::: DATA FOR THE TASK :::
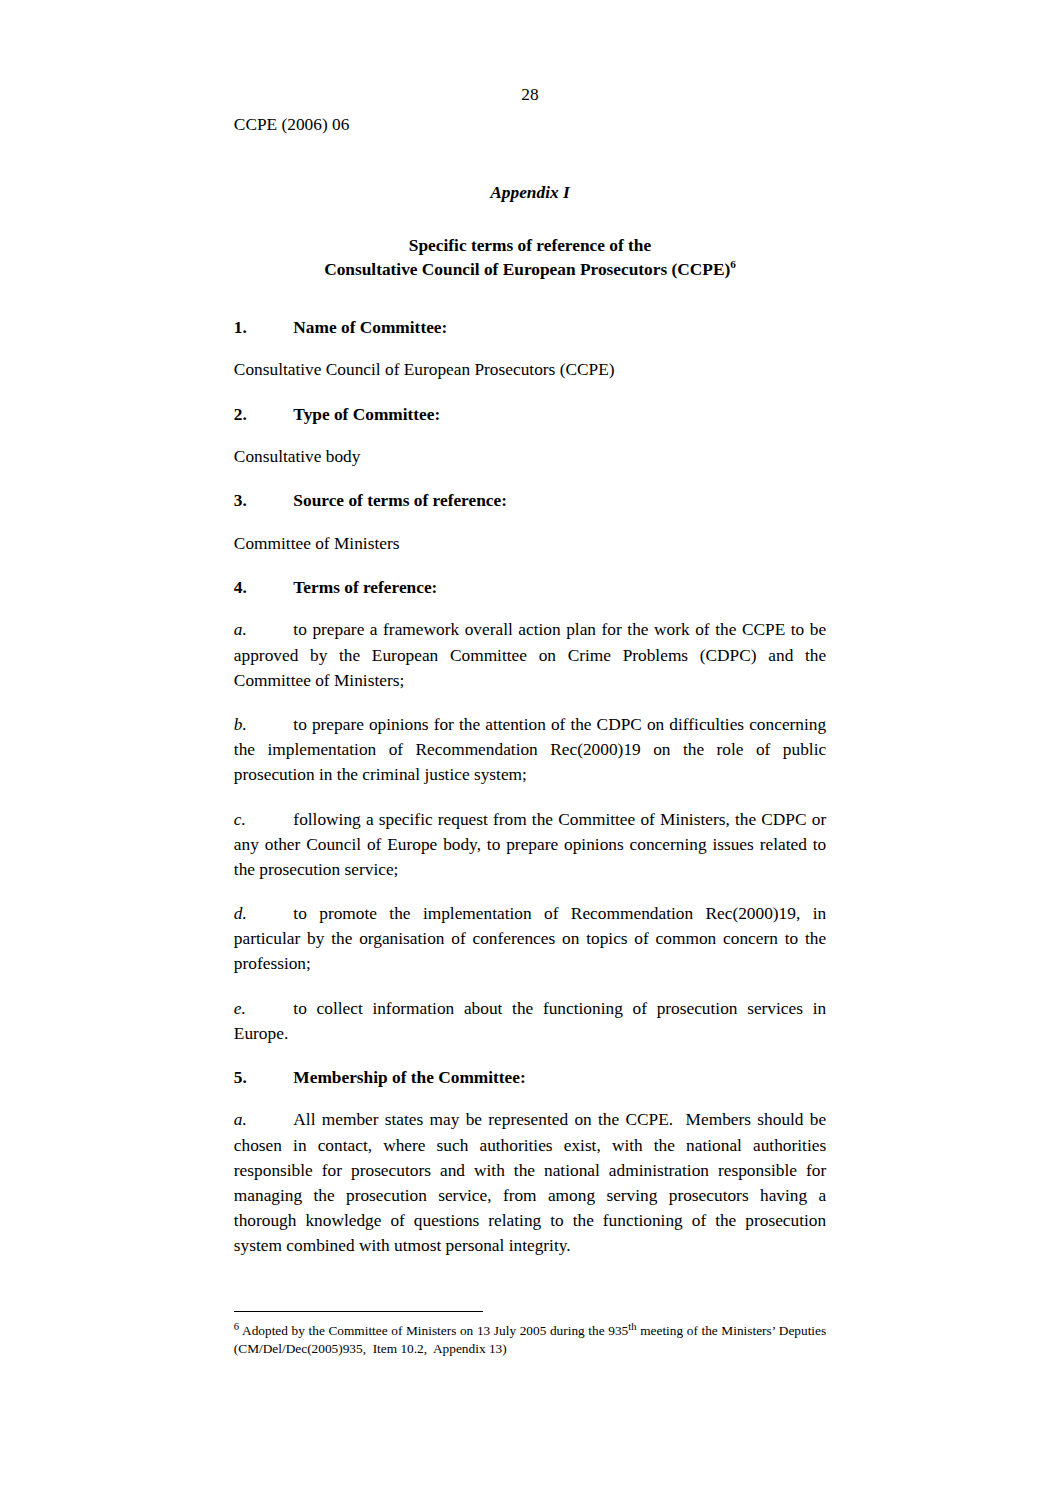28
CCPE (2006) 06
Appendix I
Specific terms of reference of the
Consultative Council of European Prosecutors (CCPE)6
1. Name of Committee:
Consultative Council of European Prosecutors (CCPE)
2. Type of Committee:
Consultative body
3. Source of terms of reference:
Committee of Ministers
4. Terms of reference:
a. to prepare a framework overall action plan for the work of the CCPE to be approved by the European Committee on Crime Problems (CDPC) and the Committee of Ministers;
b. to prepare opinions for the attention of the CDPC on difficulties concerning the implementation of Recommendation Rec(2000)19 on the role of public prosecution in the criminal justice system;
c. following a specific request from the Committee of Ministers, the CDPC or any other Council of Europe body, to prepare opinions concerning issues related to the prosecution service;
d. to promote the implementation of Recommendation Rec(2000)19, in particular by the organisation of conferences on topics of common concern to the profession;
e. to collect information about the functioning of prosecution services in Europe.
5. Membership of the Committee:
a. All member states may be represented on the CCPE. Members should be chosen in contact, where such authorities exist, with the national authorities responsible for prosecutors and with the national administration responsible for managing the prosecution service, from among serving prosecutors having a thorough knowledge of questions relating to the functioning of the prosecution system combined with utmost personal integrity.
6 Adopted by the Committee of Ministers on 13 July 2005 during the 935th meeting of the Ministers’ Deputies (CM/Del/Dec(2005)935, Item 10.2, Appendix 13)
:::
→ **YOUR OBJECTIVE**
Copy out exactly the lines running from the line with "a. to prepare" to the end of the records, inclusive.

→ **SOLUTION TO THIS PROBLEM**
a. to prepare a framework overall action plan for the work of the CCPE to be approved by the European Committee on Crime Problems (CDPC) and the Committee of Ministers;
b. to prepare opinions for the attention of the CDPC on difficulties concerning the implementation of Recommendation Rec(2000)19 on the role of public prosecution in the criminal justice system;
c. following a specific request from the Committee of Ministers, the CDPC or any other Council of Europe body, to prepare opinions concerning issues related to the prosecution service;
d. to promote the implementation of Recommendation Rec(2000)19, in particular by the organisation of conferences on topics of common concern to the profession;
e. to collect information about the functioning of prosecution services in Europe.
5. Membership of the Committee:
a. All member states may be represented on the CCPE. Members should be chosen in contact, where such authorities exist, with the national authorities responsible for prosecutors and with the national administration responsible for managing the prosecution service, from among serving prosecutors having a thorough knowledge of questions relating to the functioning of the prosecution system combined with utmost personal integrity.
6 Adopted by the Committee of Ministers on 13 July 2005 during the 935th meeting of the Ministers’ Deputies (CM/Del/Dec(2005)935, Item 10.2, Appendix 13)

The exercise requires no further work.